The first year of the contract freezes step and lane-based pay increases, while a delayed step-based pay increase occurs in the contract’s second year. Step-based pay increases are based on a teacher’s year of experience, while a lane-based pay increase is based on a teacher’s education.
Willey said the union also agreed to assume 100 percent of the liability of paying for any increases to their pensions in the first year of the contract. In the second year, that liability drops to 50 percent.
Meanwhile, the district will pay up to 8 percent of a teacher’s medical insurance, which would amount to $657 a month for each employee.
This is the second year in which contract negotiations between the union and the school board stretched in the school year. In 2011, an agreement wasn’t reached until November.
Board Vice President Henry Burwerger, who was involved in the negotiating process, said there are a lot of unknowns this year.
“The state – we don’t know what they’re going to do,” Burwerger said. “We don’t know what’s going to happen with housing development and stuff like that.
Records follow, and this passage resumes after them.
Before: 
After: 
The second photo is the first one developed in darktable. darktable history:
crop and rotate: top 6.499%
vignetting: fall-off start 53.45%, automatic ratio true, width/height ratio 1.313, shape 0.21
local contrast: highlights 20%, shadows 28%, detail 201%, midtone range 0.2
Kirkland is kind of hurting like most towns. There’s a bunch of unknowns, and we didn’t want to go jumping in on something that could severely handicap us later on.”
Board President Jack Novelli said he does not think there will be any major problems in contract negotiations two years from now.
“We’ll talk, and then we’ll solve our problems,” Novelli said.
The teachers union previously demanded a 2.5 percent raise for its members, which included a $500 base salary increase. The board had initially rejected any step-based pay increases, and only offered to pay all teachers an extra $650 this year.
The union had proposed using the savings of teachers who retired at the end of 2012 school year to fund the 2.5 percent pay increase, but Willey said the district had already factored those savings into its budget.
Even with those savings, the district is operating with a projected deficit of more than $789,000 for this school year.
“It really didn’t put us in any better cash position to negotiate at all,” Willey said. “It saved us money, but it just made the deficit a little less.”